Gensys commissioned Forrester Consulting to write a white paper on this topic. The document, published in November, notes: “AI is here today. Companies are leveraging AI embedded in their customer engagement platforms to gain efficiencies, increase agent productivity, deliver better customer experiences, and, ultimately, transform operations by uncovering new revenue streams. However, AI only delivers value if it is added to a solid operational foundation and incorporated into a broader context that includes your living and breathing employees.”

Other customer service companies leveraging AI include CallVu, Comm100, and DigitalGenius.

CallVu has a Conversational IVR that allows callers to use natural language to get service. That helps them avoid complicated audio menus. NICE is among its investors.

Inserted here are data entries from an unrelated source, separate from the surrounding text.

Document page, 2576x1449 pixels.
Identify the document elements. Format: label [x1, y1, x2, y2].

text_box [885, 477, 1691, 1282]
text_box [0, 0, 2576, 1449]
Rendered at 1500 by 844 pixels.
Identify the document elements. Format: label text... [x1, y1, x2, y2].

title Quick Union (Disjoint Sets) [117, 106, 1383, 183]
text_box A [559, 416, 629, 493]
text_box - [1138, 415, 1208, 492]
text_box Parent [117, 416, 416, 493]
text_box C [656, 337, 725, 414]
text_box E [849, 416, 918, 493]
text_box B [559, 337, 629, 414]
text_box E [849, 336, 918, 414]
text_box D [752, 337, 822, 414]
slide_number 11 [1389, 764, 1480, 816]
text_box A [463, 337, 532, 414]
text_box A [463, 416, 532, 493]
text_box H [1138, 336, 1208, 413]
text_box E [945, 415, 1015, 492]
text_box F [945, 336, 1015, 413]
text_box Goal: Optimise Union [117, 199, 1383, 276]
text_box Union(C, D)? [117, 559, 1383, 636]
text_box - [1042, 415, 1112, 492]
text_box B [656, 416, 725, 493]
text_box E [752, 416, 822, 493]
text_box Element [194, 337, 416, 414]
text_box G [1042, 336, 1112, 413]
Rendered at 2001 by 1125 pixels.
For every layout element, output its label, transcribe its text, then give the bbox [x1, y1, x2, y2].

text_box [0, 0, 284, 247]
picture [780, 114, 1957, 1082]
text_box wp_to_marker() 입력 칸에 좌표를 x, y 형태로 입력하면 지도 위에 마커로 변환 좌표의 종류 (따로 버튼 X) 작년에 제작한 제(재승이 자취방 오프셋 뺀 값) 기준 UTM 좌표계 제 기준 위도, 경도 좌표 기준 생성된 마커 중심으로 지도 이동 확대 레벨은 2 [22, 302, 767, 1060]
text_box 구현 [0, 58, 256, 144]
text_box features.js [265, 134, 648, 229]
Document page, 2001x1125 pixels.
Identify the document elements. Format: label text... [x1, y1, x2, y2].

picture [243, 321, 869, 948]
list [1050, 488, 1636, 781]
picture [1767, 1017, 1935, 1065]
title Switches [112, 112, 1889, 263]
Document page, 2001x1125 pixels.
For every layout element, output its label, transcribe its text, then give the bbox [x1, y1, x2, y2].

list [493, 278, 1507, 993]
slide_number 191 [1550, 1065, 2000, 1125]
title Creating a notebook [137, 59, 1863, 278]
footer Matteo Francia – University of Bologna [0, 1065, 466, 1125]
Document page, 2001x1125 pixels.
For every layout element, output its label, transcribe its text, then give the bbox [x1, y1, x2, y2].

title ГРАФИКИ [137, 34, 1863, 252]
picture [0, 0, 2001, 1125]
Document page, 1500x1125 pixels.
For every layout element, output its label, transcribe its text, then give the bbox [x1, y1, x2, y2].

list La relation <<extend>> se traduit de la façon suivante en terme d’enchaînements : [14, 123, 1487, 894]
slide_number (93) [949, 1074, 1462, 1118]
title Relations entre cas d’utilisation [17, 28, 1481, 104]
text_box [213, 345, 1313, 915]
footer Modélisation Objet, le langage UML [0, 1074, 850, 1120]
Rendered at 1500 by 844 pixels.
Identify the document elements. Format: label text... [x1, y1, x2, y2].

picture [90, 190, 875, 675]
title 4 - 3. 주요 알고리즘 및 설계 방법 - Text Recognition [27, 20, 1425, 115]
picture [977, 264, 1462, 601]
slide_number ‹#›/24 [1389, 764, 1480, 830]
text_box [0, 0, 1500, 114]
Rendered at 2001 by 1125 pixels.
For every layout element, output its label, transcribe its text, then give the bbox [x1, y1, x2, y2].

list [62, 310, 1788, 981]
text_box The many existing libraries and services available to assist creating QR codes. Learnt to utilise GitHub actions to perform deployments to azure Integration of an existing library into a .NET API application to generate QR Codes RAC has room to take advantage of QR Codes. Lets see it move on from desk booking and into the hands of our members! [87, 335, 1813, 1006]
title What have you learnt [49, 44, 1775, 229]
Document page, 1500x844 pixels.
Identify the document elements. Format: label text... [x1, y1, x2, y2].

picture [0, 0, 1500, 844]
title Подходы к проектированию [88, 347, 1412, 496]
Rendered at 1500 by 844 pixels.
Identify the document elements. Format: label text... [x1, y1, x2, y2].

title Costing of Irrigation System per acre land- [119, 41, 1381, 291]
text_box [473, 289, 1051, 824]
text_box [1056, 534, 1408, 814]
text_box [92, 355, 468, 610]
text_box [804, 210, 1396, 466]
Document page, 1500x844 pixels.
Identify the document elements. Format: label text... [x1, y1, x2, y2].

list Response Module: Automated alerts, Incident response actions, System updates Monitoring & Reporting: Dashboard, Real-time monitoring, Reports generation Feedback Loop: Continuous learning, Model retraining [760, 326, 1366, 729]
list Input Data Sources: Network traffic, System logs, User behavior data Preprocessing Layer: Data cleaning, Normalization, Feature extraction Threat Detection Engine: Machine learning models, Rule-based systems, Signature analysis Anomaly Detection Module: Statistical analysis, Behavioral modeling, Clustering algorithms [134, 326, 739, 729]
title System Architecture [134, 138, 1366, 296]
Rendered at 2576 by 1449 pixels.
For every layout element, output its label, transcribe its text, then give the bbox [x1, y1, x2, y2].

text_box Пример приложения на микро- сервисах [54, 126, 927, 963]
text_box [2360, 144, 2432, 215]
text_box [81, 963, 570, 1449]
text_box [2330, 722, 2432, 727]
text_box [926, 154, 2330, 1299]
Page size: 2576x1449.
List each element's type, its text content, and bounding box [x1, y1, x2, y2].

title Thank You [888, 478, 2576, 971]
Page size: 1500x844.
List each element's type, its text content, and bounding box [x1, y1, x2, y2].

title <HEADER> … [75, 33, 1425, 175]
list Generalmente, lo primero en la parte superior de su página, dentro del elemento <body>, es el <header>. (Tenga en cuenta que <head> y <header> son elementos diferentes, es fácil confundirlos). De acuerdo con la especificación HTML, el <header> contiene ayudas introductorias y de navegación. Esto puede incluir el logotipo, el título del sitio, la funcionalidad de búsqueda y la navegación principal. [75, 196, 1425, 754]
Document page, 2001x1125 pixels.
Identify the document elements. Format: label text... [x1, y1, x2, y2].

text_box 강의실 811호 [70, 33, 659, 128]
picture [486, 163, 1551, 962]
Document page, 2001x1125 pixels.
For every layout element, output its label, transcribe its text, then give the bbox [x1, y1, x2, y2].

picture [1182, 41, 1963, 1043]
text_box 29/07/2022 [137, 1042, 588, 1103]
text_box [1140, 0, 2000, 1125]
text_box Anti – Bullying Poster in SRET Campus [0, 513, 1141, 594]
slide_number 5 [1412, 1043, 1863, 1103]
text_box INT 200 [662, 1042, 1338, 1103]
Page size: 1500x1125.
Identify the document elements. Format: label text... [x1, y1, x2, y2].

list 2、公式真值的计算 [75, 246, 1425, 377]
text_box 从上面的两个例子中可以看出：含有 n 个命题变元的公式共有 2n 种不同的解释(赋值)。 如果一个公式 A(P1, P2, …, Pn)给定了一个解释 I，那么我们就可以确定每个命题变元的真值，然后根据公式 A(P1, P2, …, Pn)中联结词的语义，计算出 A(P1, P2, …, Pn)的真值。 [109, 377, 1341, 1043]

Comm100, meanwhile, has a chatbot. Its initial chatbot could deliver pre-programmed answers to certain, pre-programmed answers. However, its new chatbot employs AI and natural language processing (text-based, not audio) to understand and respond to customer intents without being programmed for them, explains Kaye Chapman, the company’s customer experience and training expert.

As IDC notes in a NICE Systems-sponsored paper “The insurance industry is a prime candidate for the use of chatbots and conversational AI applications. These solutions operate well when trained on data within specific use cases. In healthcare, for example, consumers are often frustrated by the need to use industry lingo when navigating the system. Making the process easier can greatly enhance a frustrating environment for already stressed users. Questions that people can easily respond to (e.g., "Why are you contacting us today?") can be quickly parsed in natural language by the conversational AI engine after it is supplied with the answer (e.g., "I'm calling about my doctor's appointment yesterday"). Immediately, the engine can narrow its response down to a time and offer potential types of "doctors" to move the conversation along.”

DigitalGenius is an AI platform that works with existing business systems like Salesforce and Zendesk to analyze incoming messages, predict metadata, route cases, provide agents with suggestions on what to do, and automate responses. It does tagging, suggests an answer, and provides confidence ratings of those answers. KLM Royal Dutch Airlines is among the DigitalGenius customers.